▸ DOCUMENT EXCERPT:
I said what you think of as its E-field because Aqueous said E-field. I was keeping it simple. Many people don't appreciate that an electron has an electromagnetic field, and they don't always know about the fundamentals of electromagnetism as evidenced by the Aharonov-Bohm effect, and this excerpt from wiki:
"In fact Richard Feynman complained [citation needed] that he had been taught electromagnetism from the perspective of E and B, and he wished later in life he had been taught to think in terms of the A field instead, as this would be more fundamental".
You say this as if you're well versed in
electromagnetism and passing down bits of wisdom to people who might still see electric and magnetic fields as entirely unrelated. You also say it as if you're familiar with the concept and workings of a vector gauge potential. For example, you recently said 'line bundle curvature' in a thread but when Guest pressed you on it you didn't reply.
You're reading too much into it.
You jumped between the electron's wave function and the electromagnetic field around the electron. They are not the same thing. The QM description of the diffraction in the DSE is done by considering the wavefunction. If you turn off the electric charge of the electron and run the QM model again you still get the same DSE behaviours.

(Stored entries)

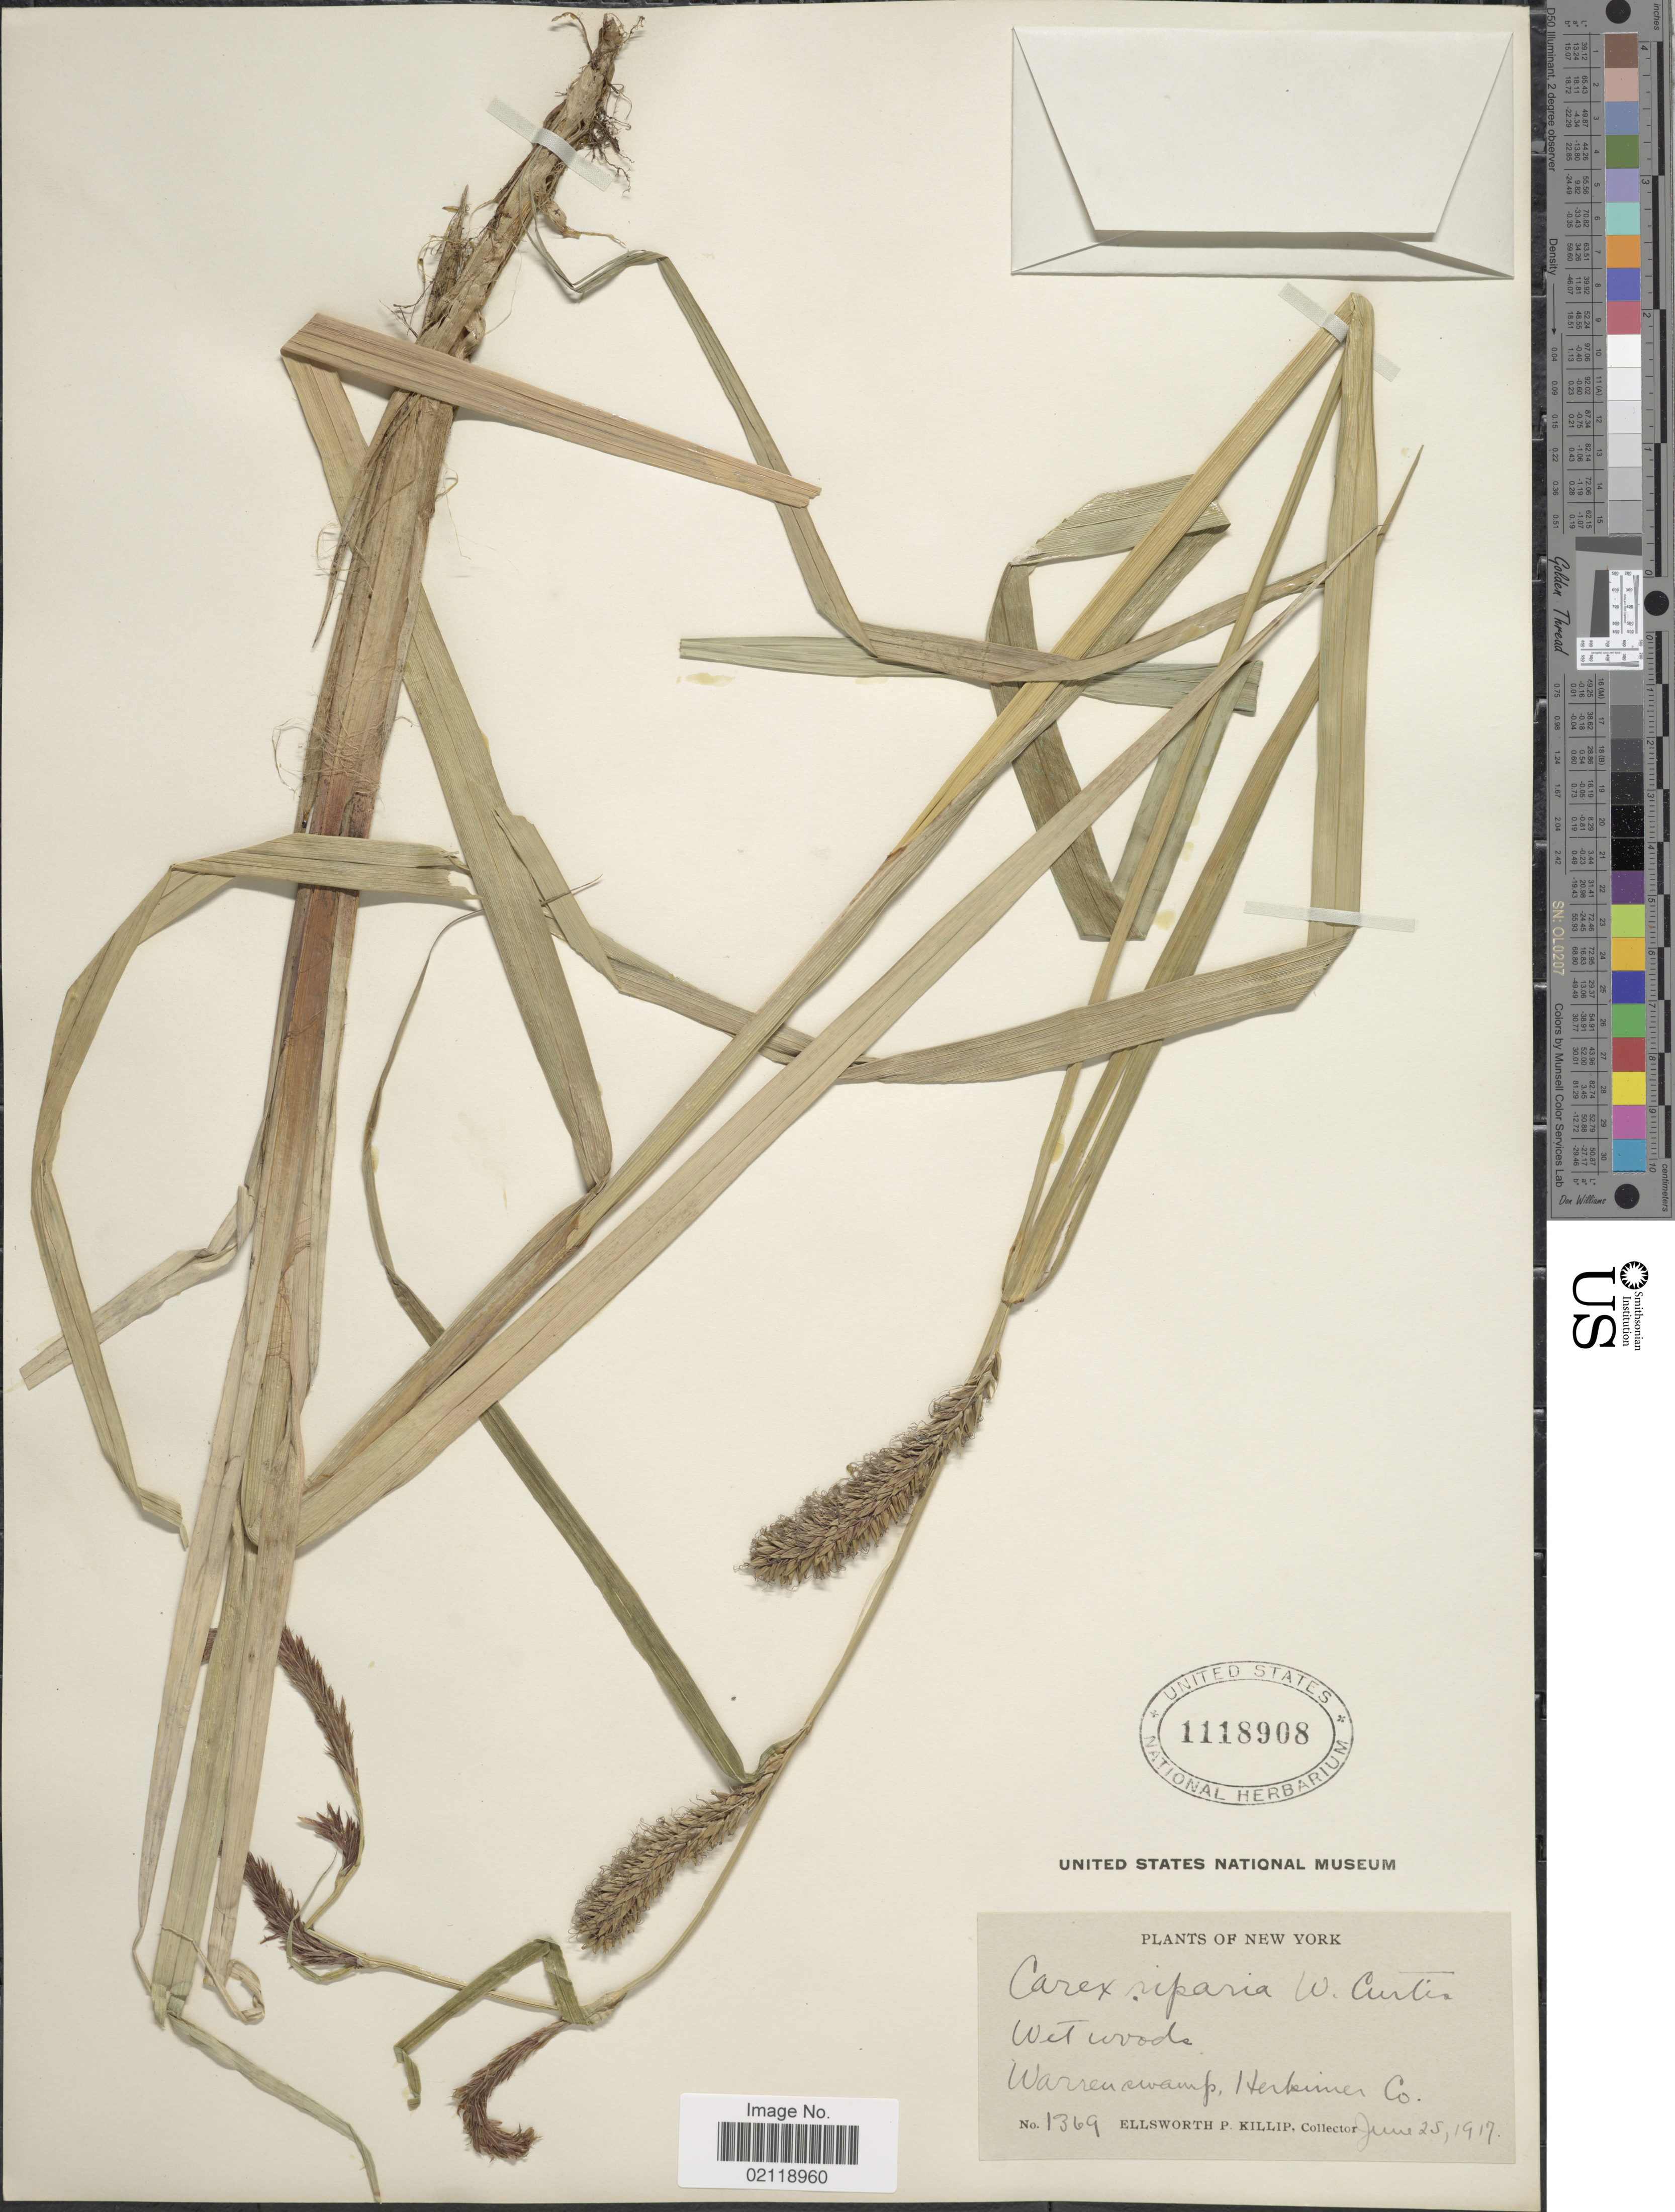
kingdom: Plantae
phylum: Tracheophyta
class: Liliopsida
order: Poales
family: Cyperaceae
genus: Carex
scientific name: Carex lacustris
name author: Willd.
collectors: E. P. Killip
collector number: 1369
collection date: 1917-06-25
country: United States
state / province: New York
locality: Wet woods, Warren swamp, Herkimer Co.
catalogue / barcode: US 1118908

▸ STATED GOAL 1: Can you write out the plant sheet catalog rows word for word, leaving out the pictures?
▸ STATED GOAL 2: How would you extend the forum thread on the electron's field and the double-slit experiment, starting right after its final post?
The rows of plant sheet entries have no connection to the thread.

▸ EXERCISE RESPONSE 1:
kingdom: Plantae
phylum: Tracheophyta
class: Liliopsida
order: Poales
family: Cyperaceae
genus: Carex
scientific name: Carex lacustris
name author: Willd.
collectors: E. P. Killip
collector number: 1369
collection date: 1917-06-25
country: United States
state / province: New York
locality: Wet woods, Warren swamp, Herkimer Co.
catalogue / barcode: US 1118908

▸ EXERCISE RESPONSE 2:
Since I mentioned the Aharonov-Bohm effect, note that electron diffraction features in the illustration to this section. The diffraction pattern shifts when the solenoid is turned on, even though there's no electromagnetic field outside the solenoid. And by the way, what we know of as the Aharonov-Bohm effect was predicted by Ehrenberg and Siday in The Refractive Index in Electron Optics and the Principles of Dynamics in 1949. It's a classical paper.
This illustrates what I've been saying about your general behaviour.
There are a great many diffraction experiments, including the AB effect and the DSE. The DSE diffraction is not due to the same thing as the AB effect. The AB effect is explicitly about a field the electron couples to, while the DSE works on particles themselves. Turn off the electron's electric charge and you don't change the general result of the DSE, but you completely change the AB experiment for the electron.
From a field theory point of view there's the electron field and the photon field. The DSE works on the fields themselves. The AB experiment is due to how one field interacts with another.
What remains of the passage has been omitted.